I purchased PartedMagic and a second 2TB Seagate Barracuda drive to clone
to.

Running lsblk -o name,label,size,fstype,model confirms the failing drive as
sda and the new drive as sdb

So I tried ddrescue... initially using:

ddrescue -d -f /dev/sda /dev/sdb /media/sdd1/rescue.logfile

(where sdd1 is another usb stick attached to the system to save the logfile
to)

But from the very start, the terminal output shows: 0 B copied, current
rate remains at 0B/s and run time and successful read (time) remain
identical.
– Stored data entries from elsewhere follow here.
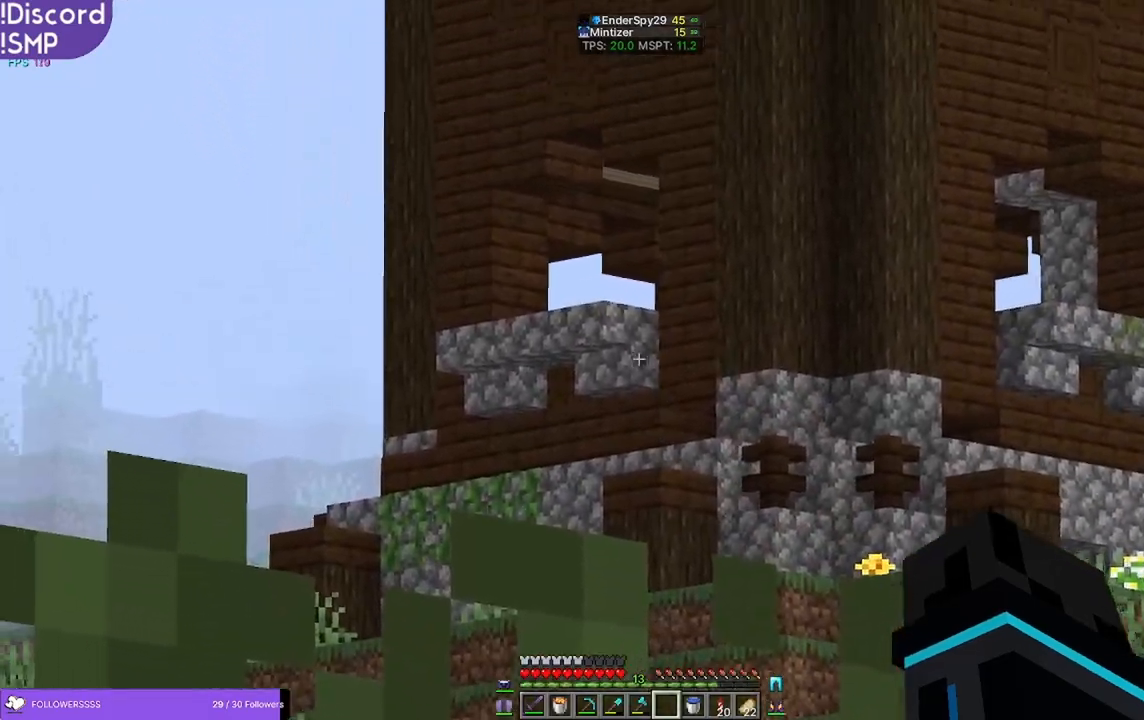
{"keys": [], "mouse": [], "events": []}
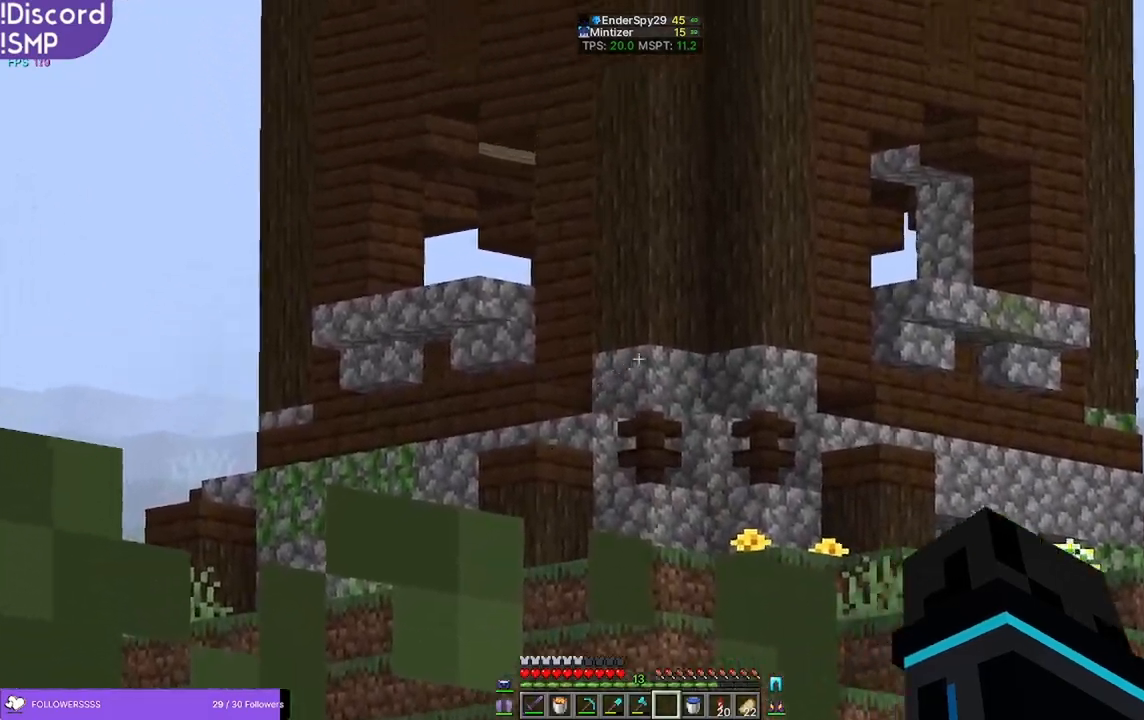
{"keys": [], "mouse": [], "events": []}
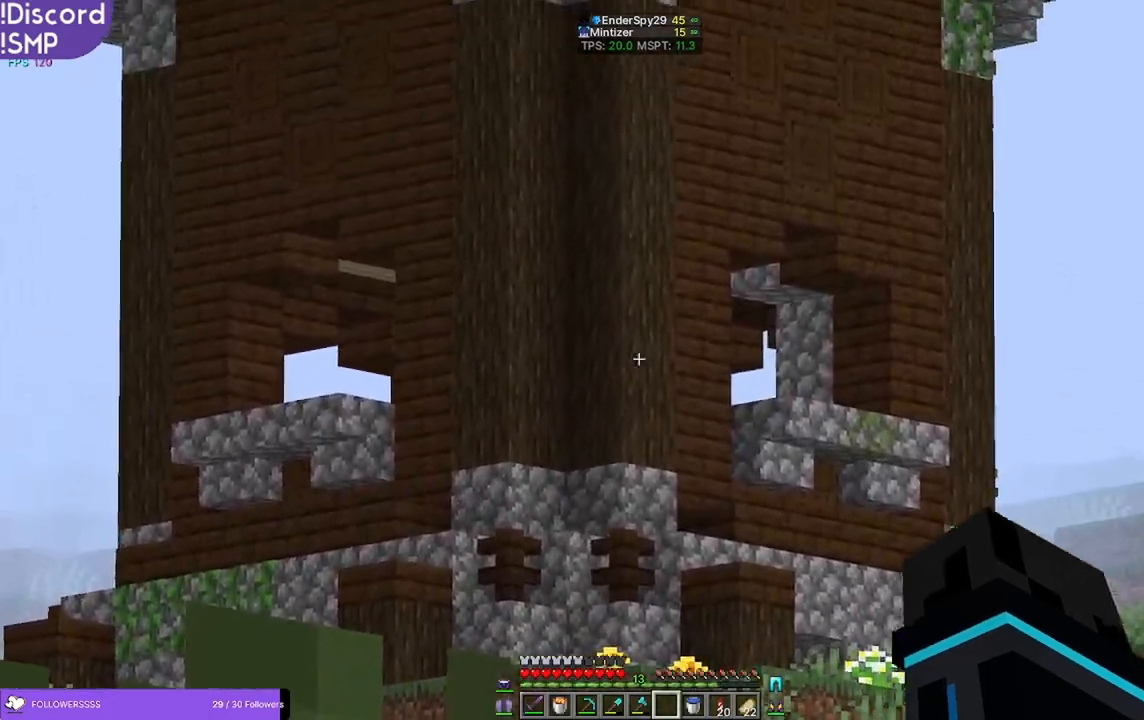
{"keys": [], "mouse": [], "events": []}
In other words, as far as I can tell ddrescue never actually
reads a single byte from the failing disk:

I let this run for about two days until the Finished prompt appeared in the
terminal. 0 B copied.

So I then tried partitioning the new drive (with a single ntfs partition,
to match the failing drive) and repeated the process but this time only
cloning the partition:

ddrescue -d -n -f /dev/sda1 /dev/sdb1 /media/sdd1/rescue2.logfile

Same result.

I also tried copying to a disk image

ddrescue -d -n /dev/sda1 /dev/sdb1/drive.img /media/sdd1/rescue3.logfile

Again, after ending at the Finished prompt the drive.img file was 0B.
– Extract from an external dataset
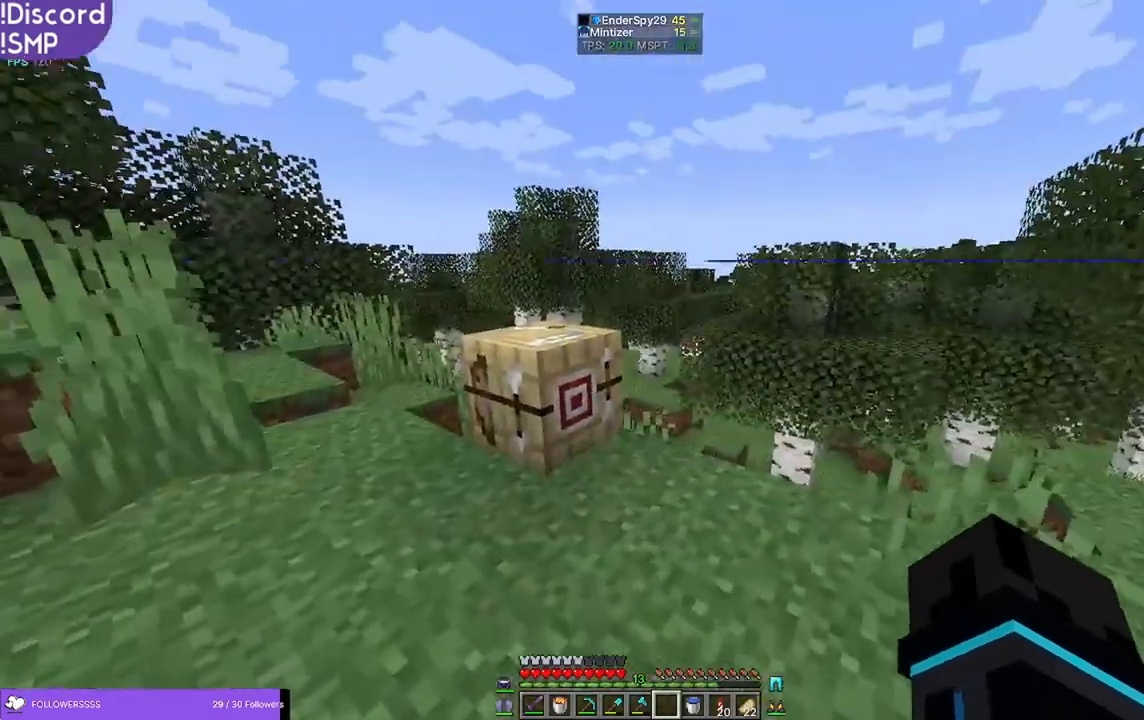
{"keys": ["w"], "mouse": [], "events": [[366, "w", "down"]]}
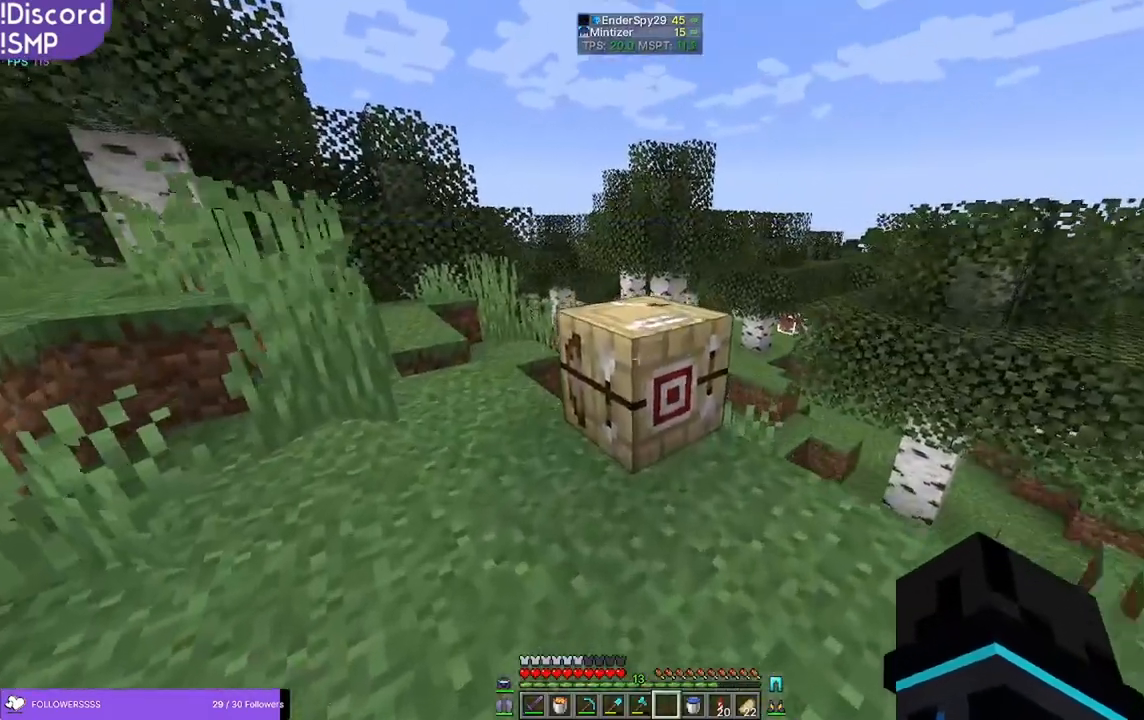
{"keys": [], "mouse": [], "events": [[283, "w", "up"]]}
I then tried different ddrescue options, reading backwards, with and
without direct access, using --force, powering the drive on and off a
number of times (cringe!) each time hoping that it would suddenly start
being read by ddrescue... no luck.

The disk appears in 'Places' with its partition name 'GoFlex Home' so
although I know you're not meant to, someone suggested mounting the drive.
They'd had a similar 0 B problem and found that mounting the drive in read
only mode solved the issue for them. I tried but just got an error telling
me there was an i/o error and that the drive probably has a hardware fault
and can't be mounted.

So... maybe I'm being overly optimistic but I can't see how a drive that is
so badly damaged can appear in File Manager with its partition name intact.
Why can't ddrescue rescue a single byte scanning either forwards or
backwards? I can't quite believe it, I must be doing something wrong but I
don't know what else to try and I don't want to further damage the disk
unnecessarily.

In short, ddrescue completes but recovers 0B although the drive appears in
device manager. Is it really that damaged or is ddrescue failing to connect?

Other forums have suggested booting to Windows and do CHKDSK and trying
sudo dd if=/dev/sda of=./img bs=4k count=4
and see if ./img turns out empty

Do any of you with data recovery expertise recommend doing that? Any help
or advice would be very much appreciated.